Clinical features do not vary significantly between skin types. It may be more difficult to visualise naevus structure on dermoscopy in darker skin types, appearing as a more homogenous colour.
What are the complications of acral lentiginous melanoma?
Lack of features typical of acral naevi (fibrillary, lattice-like, parallel furrow patterns)
Blotches
Asymmetry
Multiple colours
Diffuse pigmentation of the nail/stripes on the nail/nail ulceration.
Definitive diagnosis is made with histopathology after excision or biopsy of the lesion. Staging is conducted as for any other cutaneous melanoma, with histopathological features such as Breslow depth, ulceration, and sentinel lymph node status.
Histological features of ALM include an asymmetricalproliferation of melanocytes at the dermoepidermal junction.
What is the differential diagnosis for acral lentiginous melanoma?
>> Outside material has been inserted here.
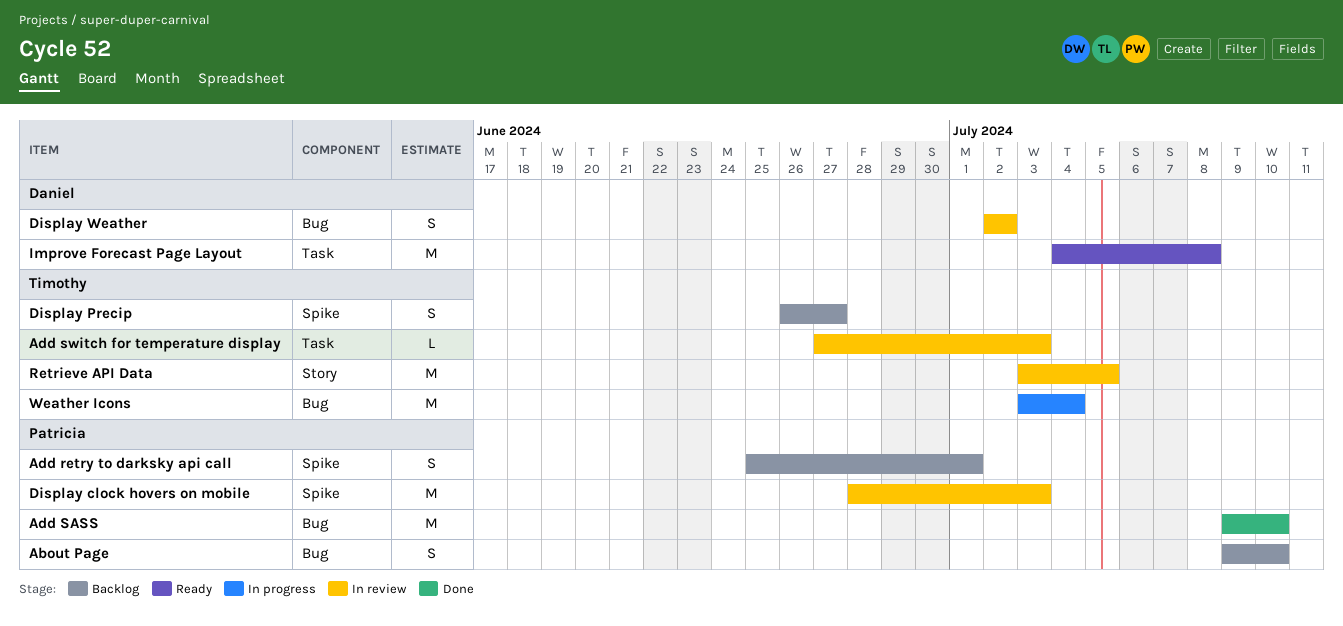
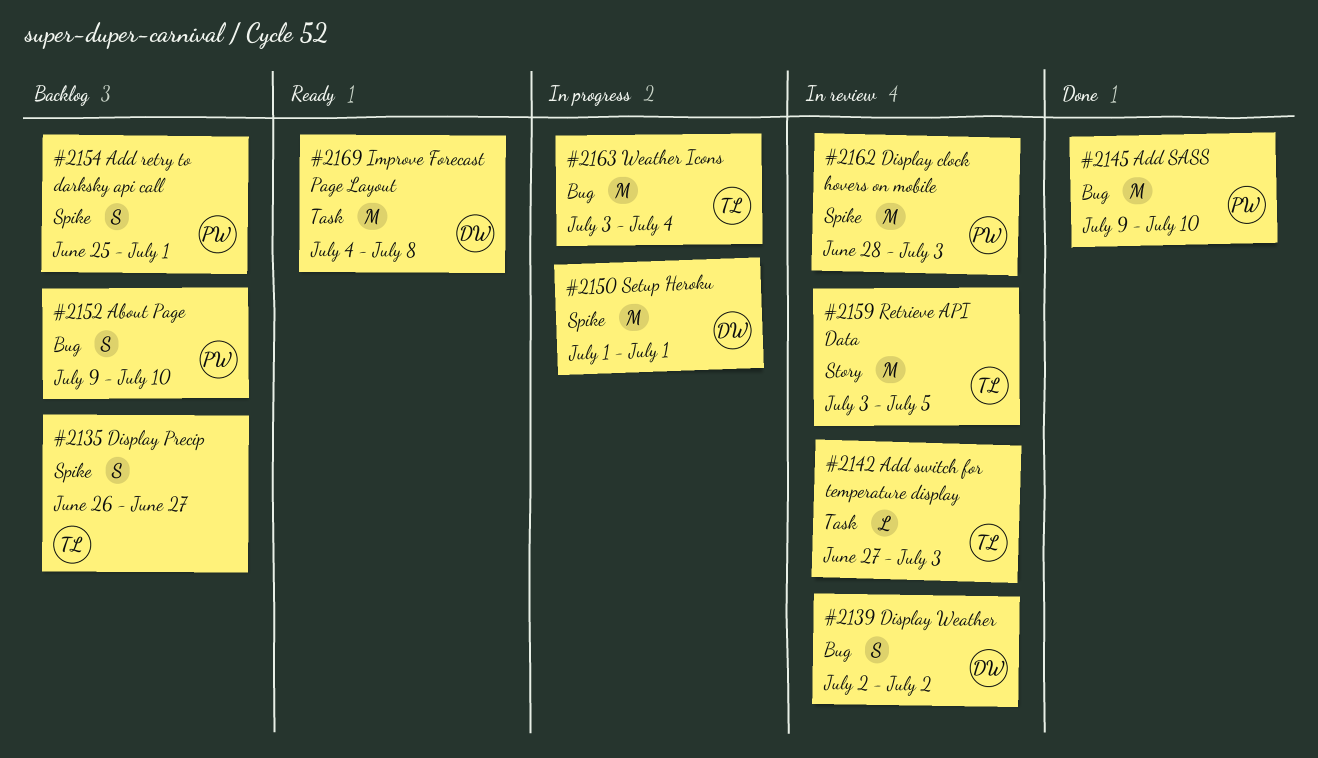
Setup Heroku: none -> present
The differential diagnosis for acral lentiginous melanoma is broad and includes the following:
Amelanocytic or hypomelanocytic lesions may mimic benign diseases such as warts, calluses, or benign tumours such as poromas.
What is the treatment for acral lentiginous melanoma?
General measures
Education of health professionals and the public.
Regular skin examinations.
Multidisciplinary management with a podiatrist and occupational therapist where available.
Specific measures
The mainstay of treatment for acral lentiginous melanoma (ALM) is wide local excision. Further treatment depends mainly on the Breslow thickness of the lesion.
After initial excision biopsy, the radial excision margins, measured clinically from the edge of the melanoma, are:
In-situ lesions: 0.5–1 cm margin
Breslow depth <1 mm: 1 cm margin
Breslow depth 1–2mm: 1–2 cm margin
Breslow depth >2mm: 2 cm margin.
A skin graft or a flap may be needed to close the wound, or in some cases, partial amputation of a digit.
If further treatment is required following excision, this may involve radiotherapy or immunotherapy.
Acral lentiginous melanoma appears to respond less well to combined ipilimumab-nivolumab (IPI-NIVO; two immune checkpoint inhibitors) than other melanomas.
How do you prevent acral lentiginous melanoma?
While there are no known preventative strategies, regular skin checks and general sun protection are recommended. Any new lesions noted on the palms, soles, or under the nails should be reviewed by a medical professional.
What is the outcome for acral lentiginous melanoma?
Compared with cutaneous melanoma, most studies suggest that acral lentiginous melanoma has a poorer prognosis, with diagnosis often occurring at a more advanced clinical stage. It is unclear if this is solely due to delay in ALM detection due to the difficulty in monitoring such sites (eg, soles of the feet), or is also a consequence of genetic and biological differences that promote tumour aggressiveness.
The outcome of ALM depends primarily on Breslow thickness of the lesion and staging, including sentinel lymph node involvement. Other factors that may influence prognosis include age and gender.